Naar boven ↑

Rechtspraak

Sjardin/Sjartec
Hoge Raad, 26 oktober 1984
ECLI:NL:HR:1984:AG4887

Sjardin/Sjartec

Naast de toetsing van het ontslag zelf aan de regels betreffende de arbeidsovereenkomst, dient getoetst te kunnen worden of de op het ontslag gerichte wil van de werkgever zich heeft gevormd overeenkomstig de daarvoor geldende regels van de wet en de statuten en de in acht te nemen eisen van de goede trouw.

Feiten

Werknemer, die tezamen met zijn broer en zijn zuster aandeelhouder van werkgeefster (hierna: de bv) was, is door de bv als bestuurder ontslagen bij besluit van de algemene vergadering van 4 september 1978 op een aantal gronden waaronder dat hij – kort samengevat – een aan de bv toebehorend onroerend goed eigenmachtig had verkocht. Bij dagvaarding van 3 september 1979 heeft werknemer onder meer vernietiging van dit besluit gevorderd wegens strijd met de goede trouw als bedoeld in artikel 2:11 lid 1 aanhef en sub c BW en dit bij pleidooi in hoger beroep in dier voege verduidelijkt dat de eis tot vernietiging niet tot herstel van de dienstbetrekking strekt, maar tot het verkrijgen van schadevergoeding voor gederfd inkomen. Het hof heeft deze vordering niet toewijsbaar geoordeeld op de grond – kort samengevat – dat, indien een bestuurder van een bv meent dat bepaalde feiten en omstandigheden meebrengen dat een hem gegeven ontslag vernietigd moet worden wegens strijd met de goede trouw, hij op grond van die feiten en omstandigheden uitsluitend de rechtsgevolgen kan inroepen die de artikelen 1639e e.v. BW daaraan verbinden en dat de voormelde vordering van werknemer derhalve krachtens artikel 1639u BW is verjaard. Werknemer keert zich in cassatie tegen dit oordeel.

Oordeel

De Hoge Raad stelt voorop dat, naar het middel terecht aanvoert, de opvatting dat een ontslagen bestuurder van een bv, met wie een arbeidsovereenkomst bestaat, nimmer vernietiging van het ontslagbesluit op grond van strijd met de goede trouw zou kunnen vorderen, onjuist is.

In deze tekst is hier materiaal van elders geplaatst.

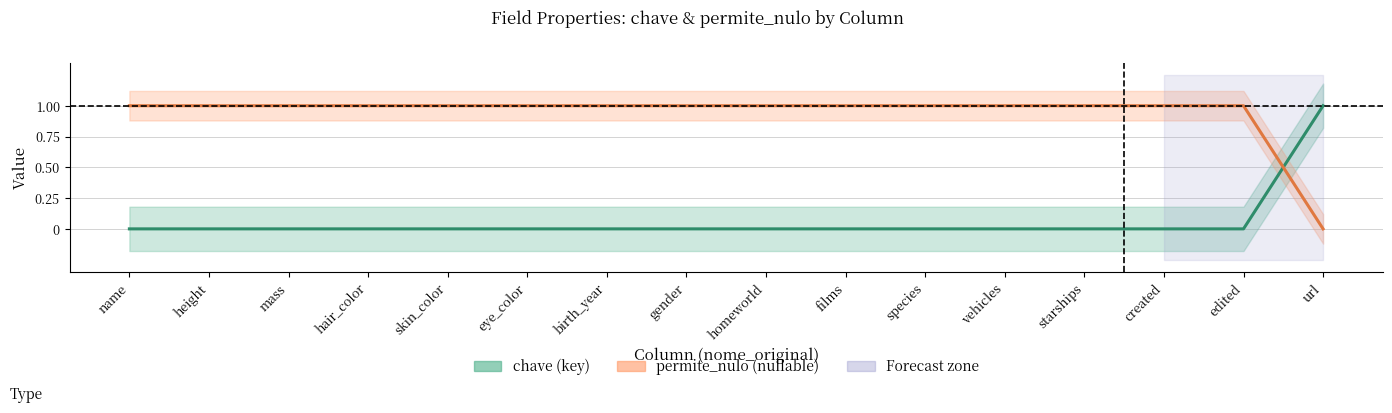

True or false: permite_nulo has a value of 1 at height.

True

Naast de toetsing van het ontslag zelf aan de regels betreffende de arbeidsovereenkomst, dient immers getoetst te kunnen worden of de op het ontslag gerichte wil van de bv, zoals deze in haar tot het ontslag strekkende wilsverklaring jegens de bestuurder tot uiting is gebracht, zich heeft gevormd overeenkomstig de daarvoor geldende regels van de wet en de statuten en de in dit verband tevens in acht te nemen eisen van de goede trouw. Een zodanige toetsing dient te geschieden door toetsing van het besluit waarbij tot het ontslag werd besloten, aan de vernietigingsgronden van artikel 2:11 BW. Eerst indien het ontslagbesluit waarvan vernietiging is gevraagd, onaantastbaar is geoordeeld, komt de vraag aan de orde welke gevolgen het arbeidsrecht aan het ontslag verbindt, waarbij artikel 2:244 lid 3 BW dat bij vernietiging van het ontslagbesluit geen rol speelt een beletsel vormt om herstel van de dienstbetrekking uit te spreken. Niettemin kan het middel niet tot cassatie leiden. De stukken van het geding laten geen andere conclusie toe dan dat in het onderhavige geval de vordering tot vernietiging van het ontslagbesluit wegens strijd met de goede trouw haar grondslag niet vindt in enige strijdigheid met de eisen van de goede trouw die bij het tot stand komen van het besluit in acht dienden te worden genomen, doch uitsluitend in de gronden waarop het ontslag aan werknemer gegeven werd. In een zodanig geval brengt de strekking van de artikelen 1639e e.v., met inachtneming van het bepaalde in artikel 2:244 lid 3 BW, mee dat alleen toetsing mogelijk is van het ontslag zelf aan de toepasselijke regels betreffende de arbeidsovereenkomst, waarbij de bij de uitvoering van die overeenkomst in acht te nemen eisen van de goede trouw mede van belang kunnen zijn. Daarop is de onderhavige vordering evenwel niet gegrond, terwijl zij, naar het hof terecht heeft geoordeeld, wegens het verstrijken van de termijn van artikel 1639u daarop ook niet meer gegrond zou kunnen worden. De Hoge Raad verwerpt het beroep.